CARY - A former Wake school board member, a former school board candidate, a long-time school system volunteer and a former state senator want to replace Debra Goldman to represent Cary on the Wake County Board of Education.
Bill Fletcher, who served on the Wake County school board for 12 years, is hoping to return. Lois Nixon, who lost the 2009 election to Goldman, also wants the District 9 seat. Nancy Caggia, who hasn’t run before, comes in with the support of three Cary Town Council members. And Linda Gunter, a former state senator who was a teacher at Cary High School, also filed for the post.
The filing period for the position closed on Friday, but the final list of applicants wasn’t available before press time.
Fletcher, 63, served on the school board from 1993 to 2005. The Cary resident said he wants to bring his “institutional knowledge” to the sometimes tumultuous board and to help build community support for public education.
“I can’t do anything about what’s in the past,” Fletcher said of the recent school board turmoil. “I can only contribute toward improving education for our kids and community.”
Fletcher was initially elected as a critic of busing for diversity who charged that Wake schools practiced wasteful administrative spending. But the former school board chairman became both a supporter of busing for diversity and increased school funding.
Fletcher was the Republican candidate for state Superintendent of Public Instruction in 2004. The contest, which saw him file a lawsuit charging illegal ballots were counted, was decided when the Democratic-led General Assembly picked his opponent, June Atkinson. The move came under a state constitutional provision governing contested elections.

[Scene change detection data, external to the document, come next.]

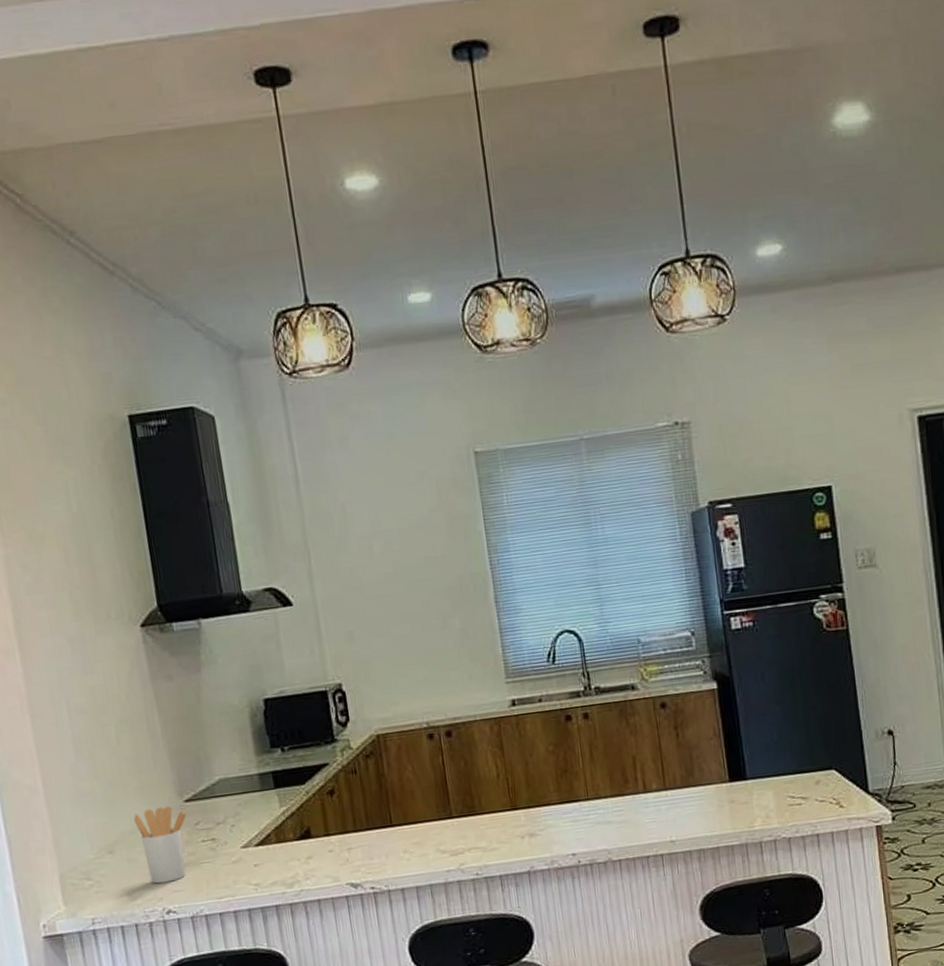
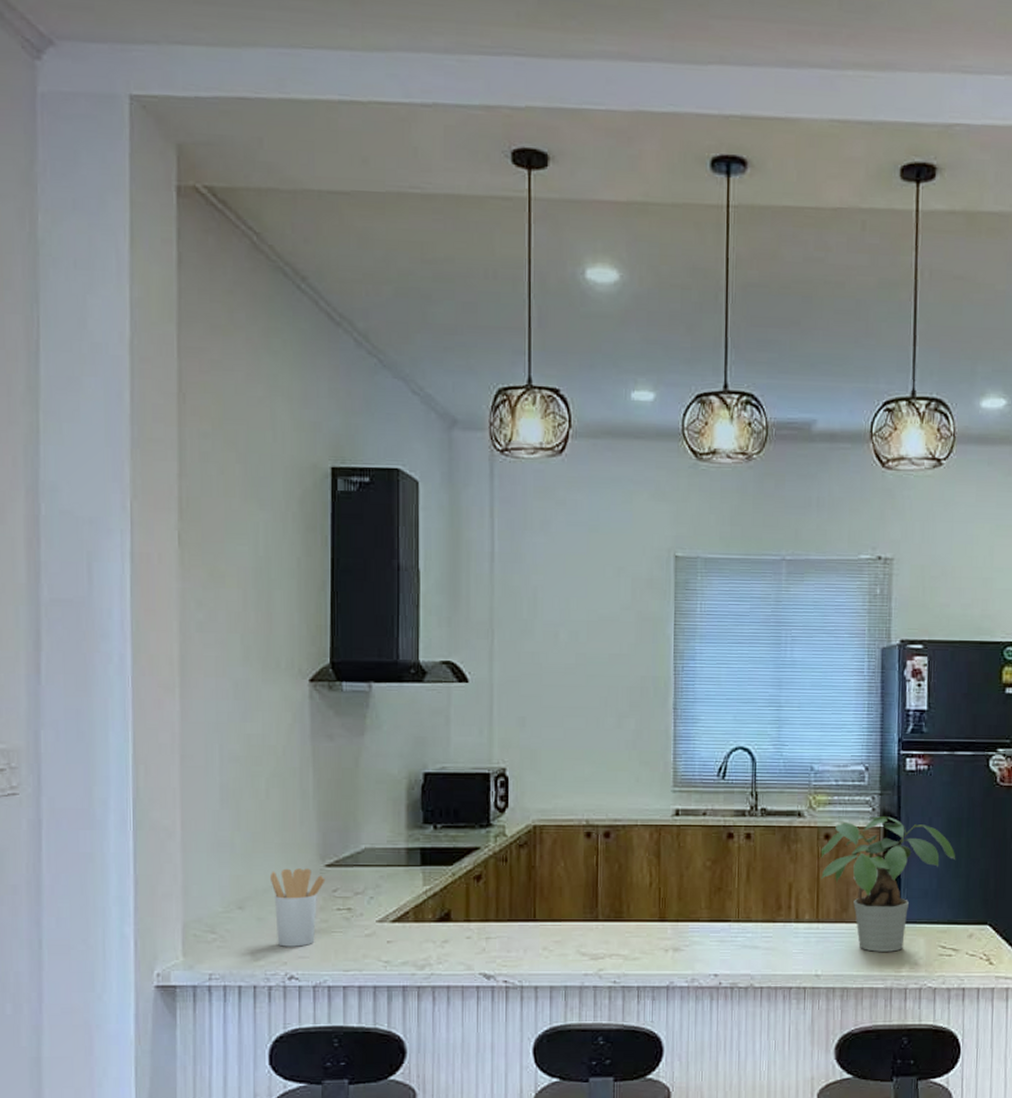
potted plant: none [658,677,793,811] -> present [820,816,956,952]

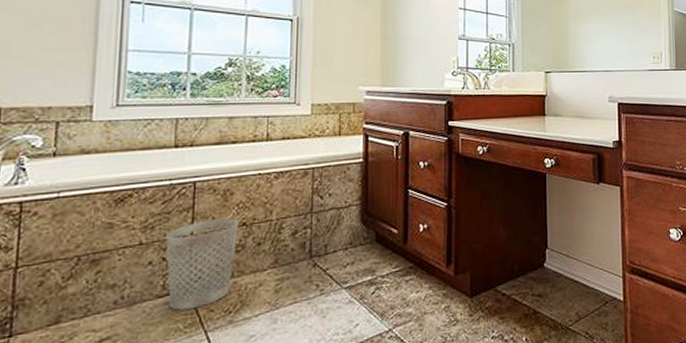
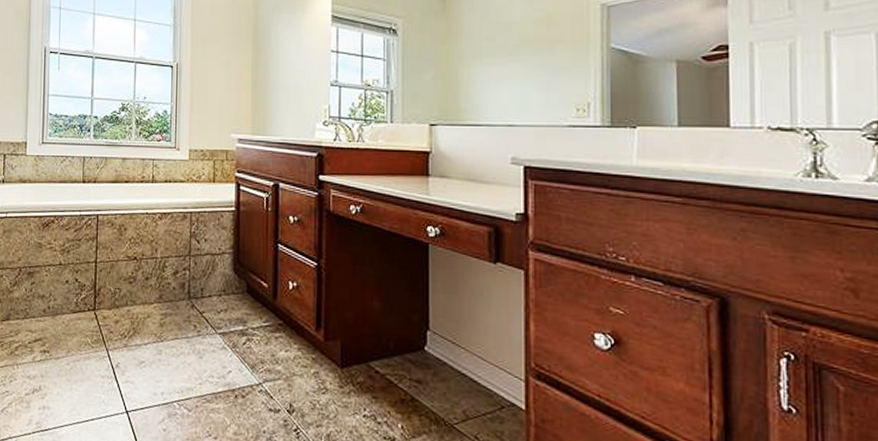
wastebasket: present [165,218,239,311] -> none [77,250,131,328]

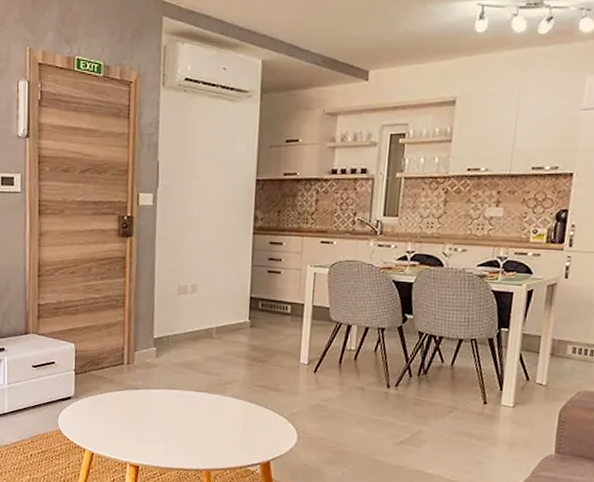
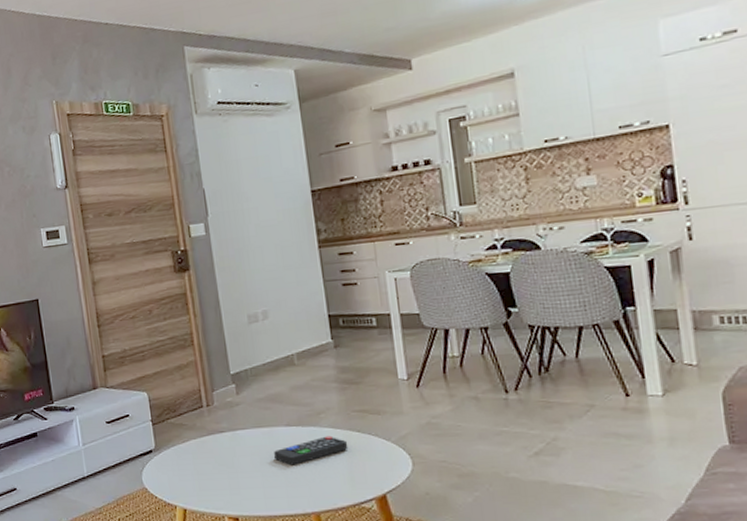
remote control: none [180,404,246,427] -> present [274,435,348,466]

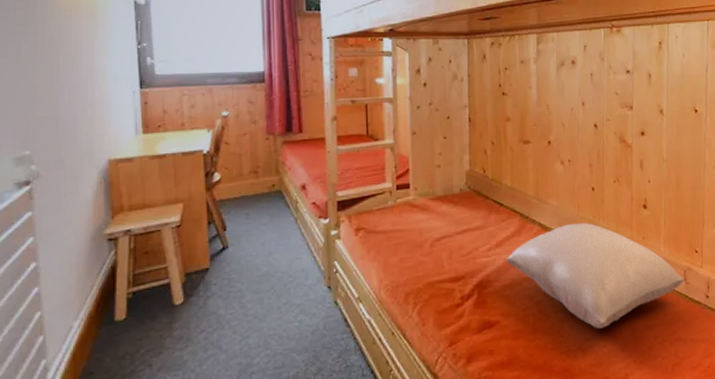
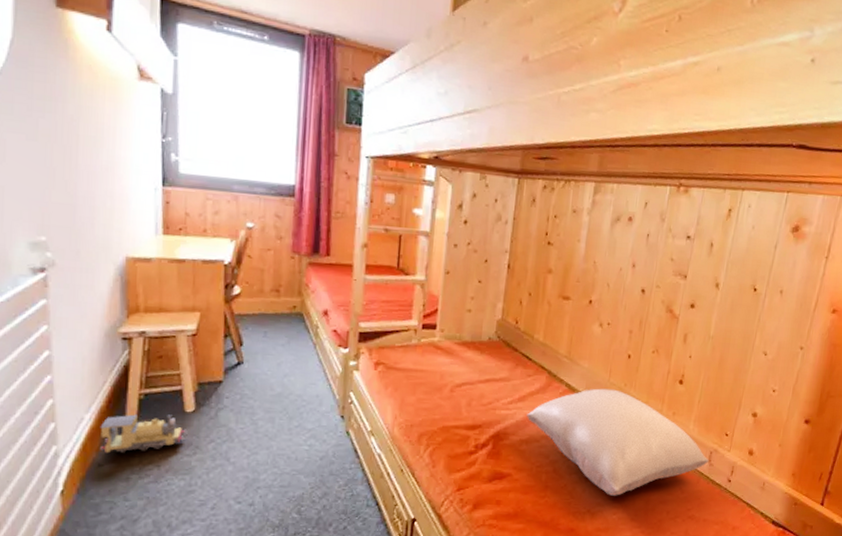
toy train: none [89,310,176,360] -> present [100,414,186,454]

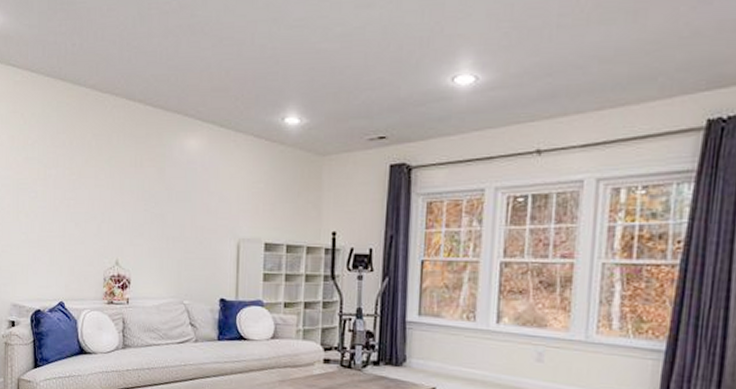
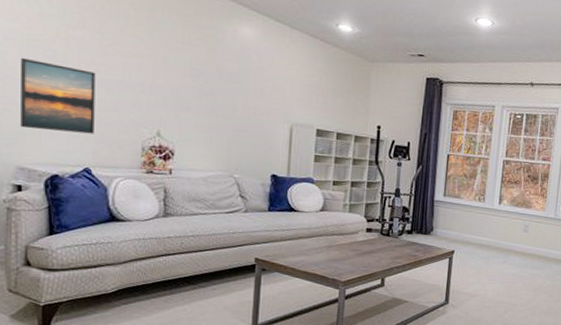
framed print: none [13,201,67,268] -> present [21,57,96,134]

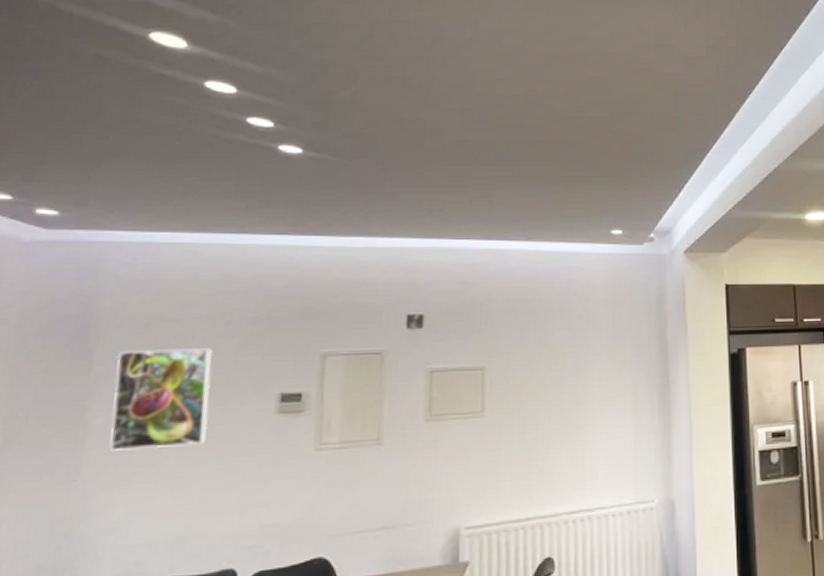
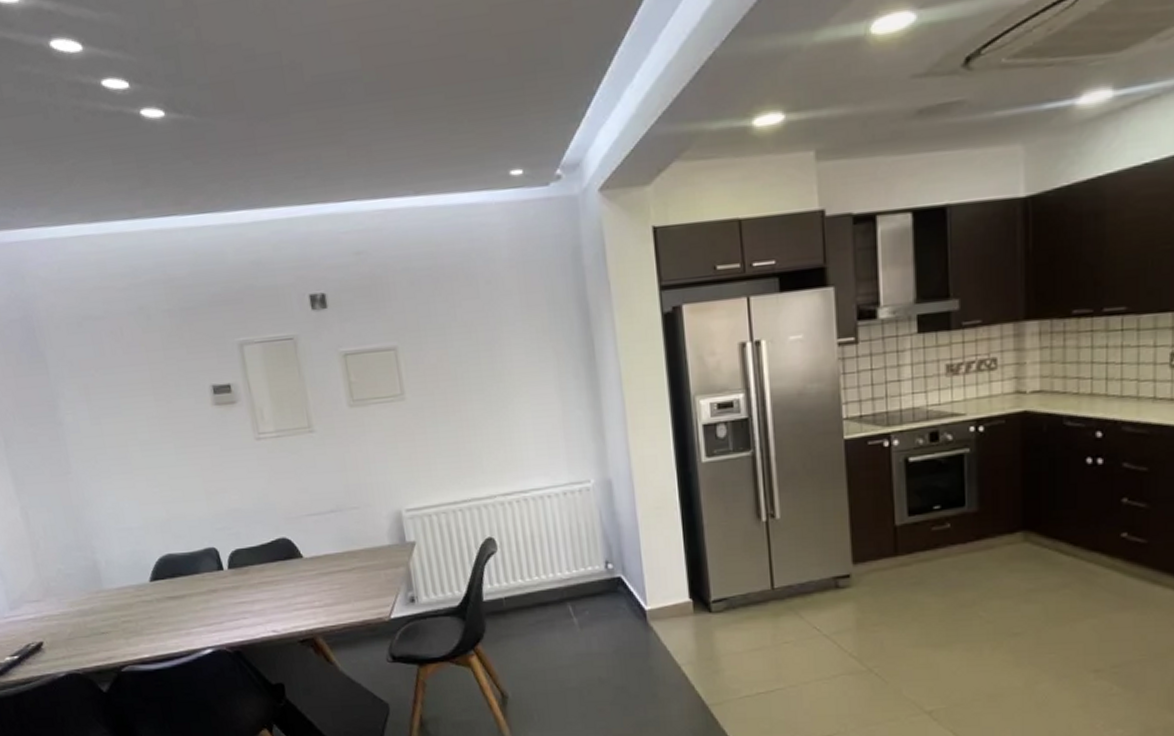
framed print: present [110,348,214,451] -> none [65,344,162,446]

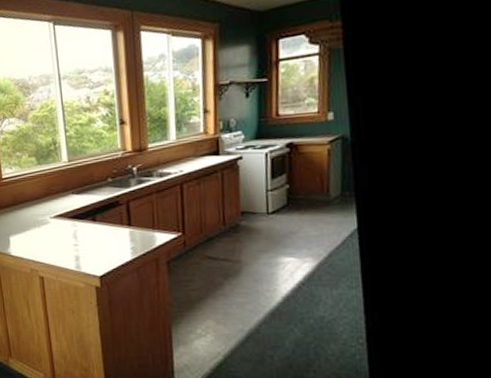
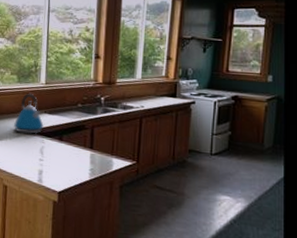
kettle: none [40,174,73,219] -> present [14,93,44,134]

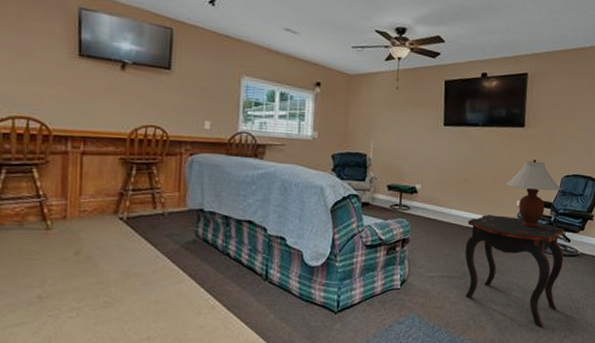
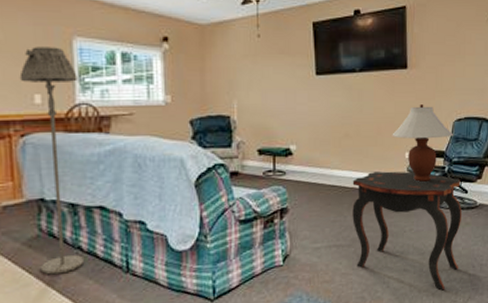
floor lamp: none [193,81,242,275] -> present [19,47,83,275]

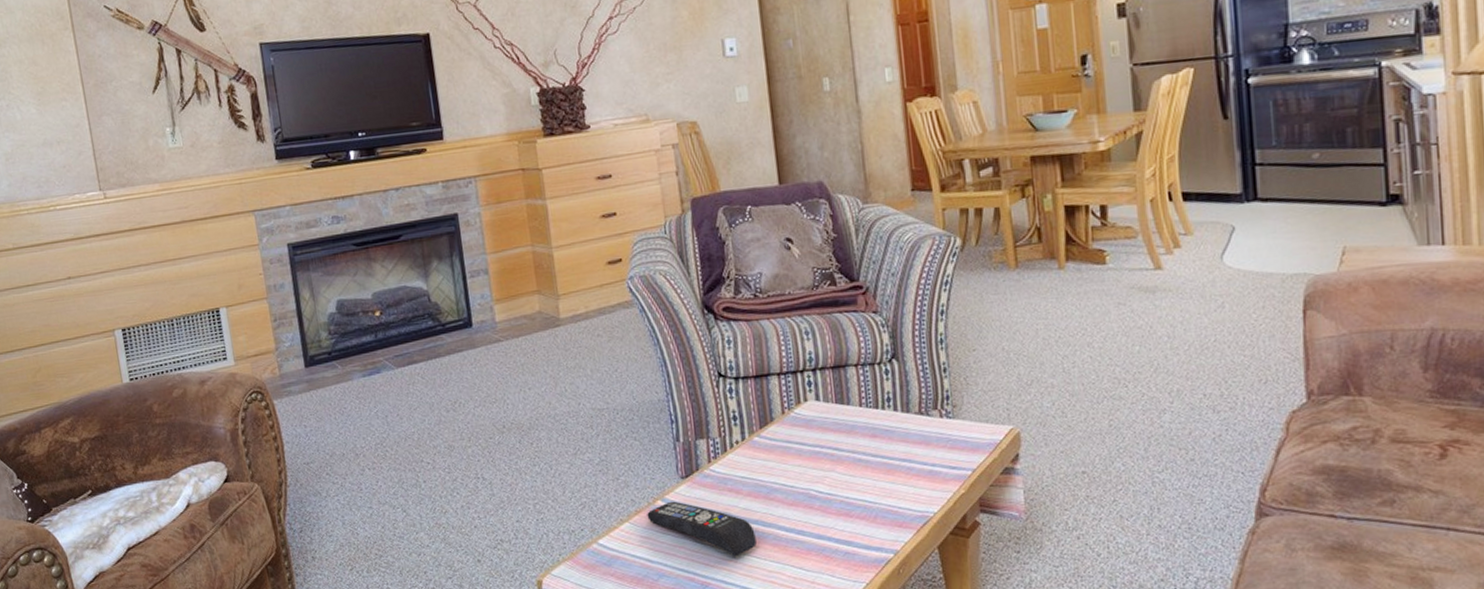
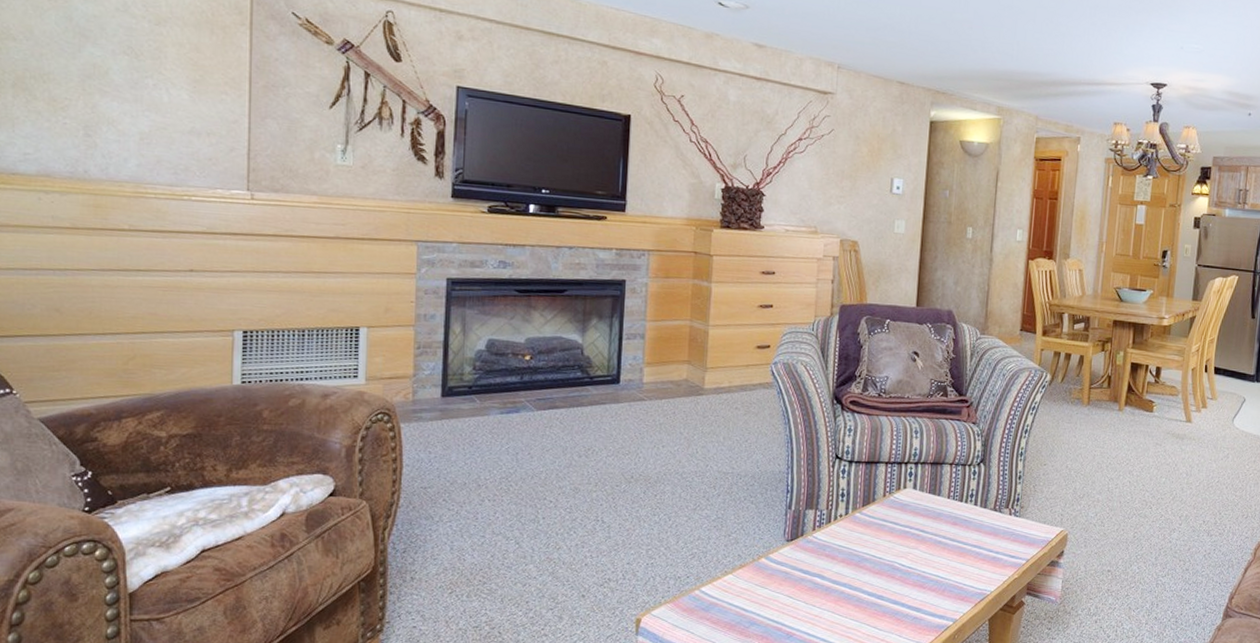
remote control: present [647,501,757,557] -> none [750,560,842,613]

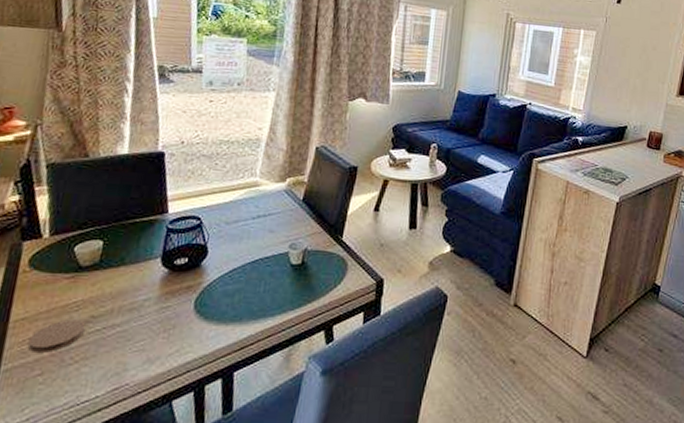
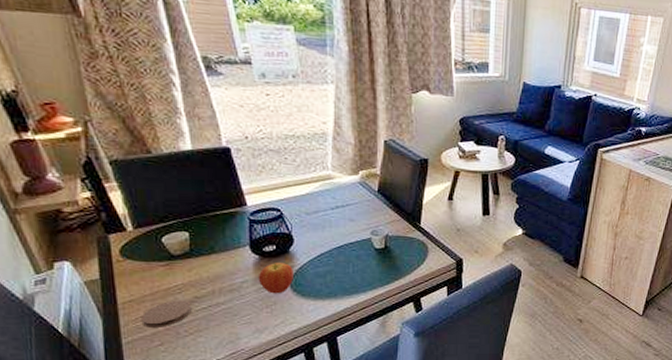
fruit: none [161,278,201,315] -> present [258,263,293,294]

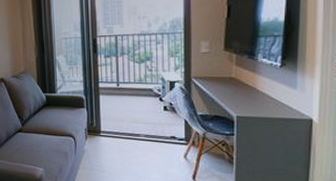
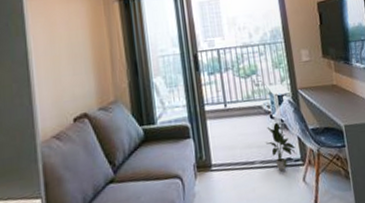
potted plant: none [151,106,182,146] -> present [265,123,298,171]

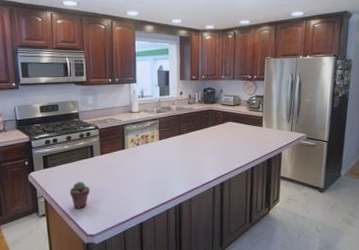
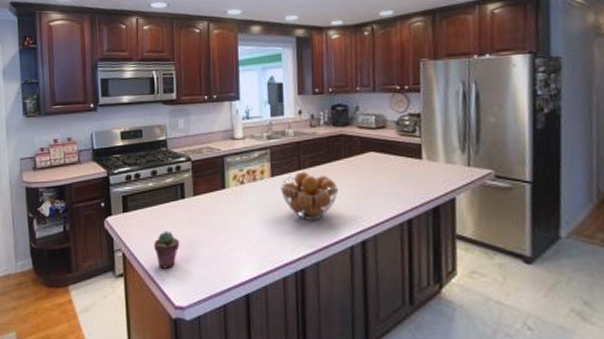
fruit basket: none [166,135,207,170] -> present [280,171,339,220]

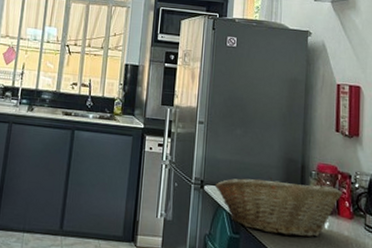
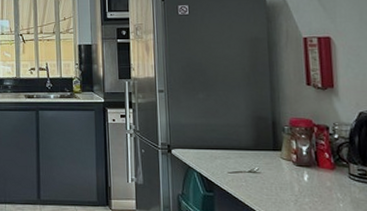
fruit basket: present [214,177,342,238] -> none [182,136,320,191]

Since losing his school board re-election bid in 2005, Fletcher said, he has been focused on his career as a real-estate agent and on starting a Rotary Club program that helps first- and second-graders at five high-poverty Wake schools improve their reading skills. Fletcher is the son of the late Fred Fletcher, president and general manager of Capitol Broadcasting.
The Republican and Democratic parties have become actively involved in the officially non-partisan school board races since Fletcher’s tenure.
“The school board is designed to be non-partisan,” he said. “Its focus is on delivering children a high-quality educational program.”
Nixon, 67, of Cary is an unaffiliated voter who ran for the board in 2009 on calls for more school funding and more focus on language, technology, green jobs and the service economy. Today she’s focused on finding compromise in the school board’s meeting room, she said.
“I would like to turn down the heat a bit, if I can help to do that,” Nixon said.
Nixon said she supports a hybrid of “community schools” and the “busing for diversity model.” She believes diversity in student populations can boost performance, but she blames excessive busing for the lengthy busing delays last fall.
Most important now, Nixon said, is a predictable and consistent system for student assignment.
“I think parents are more interested in stability than proximity. I think that’s a reasonable request,” said Nixon, a former environmental educator from Wichita, Kan. A mother of two, she now has grandchildren in the school system.
Caggia and her supporters point to her years of experience in education.
“I’ve had 14 years of volunteering, from the trenches to the state level,” said Caggia, 53. Like her competitors, she comes with a slate of qualifications and memberships to her resume – and she also boasts the endorsement of a bi-partisan trio of Cary council members, including Gale Adcock, Don Frantz and Jennifer Robinson, according to Frantz.
A former accounting and technology professional, Caggia moved to the area from New Jersey in 1993. She grew heavily involved with the system after the terrorist attacks of 2001, when she began working with state-level agencies on emergency response plans.
Caggia, a registered Republican, said the school board has made recent progress in bridging the partisan gap. “I want to be at the table, finally,” she said. “I’ve been around the (school board) room, listening, forever.”
The mother of three and also a Girl Scout leader, Caggia said she believes the school system should encourage diversity in schools, but she’s dubious of mandatory busing.
“I think the parent should have a right to say, ‘No, I don’t want my kid to be bused,’ ” she said.
Gunter, a Democratic Party activist and a lobbyist for the N.C. Association of Educators, said in a press release that she “has devoted her entire career to the advancement of North Carolina’s public school children.”
“Education is my life and I have given everything I have to it as a teacher, a parent of two Wake County Public School graduates, a legislator, and in my professional life,” said Gunter in the press release. “I know what it is like to be a parent, and now grandparent, who wants the best education for my children. I also know what it is like to be a career teacher and to shoulder that awesome responsibility.”
The release says that Gunter is a “professional education advocate.” She is the immediate past president of the Democratic Women of Wake County.
The school board is expected to appoint a person in March who will finish out Goldman’s term, which ends in November.
Goldman resigned Feb. 1 to lead a Wilkes County nonprofit group.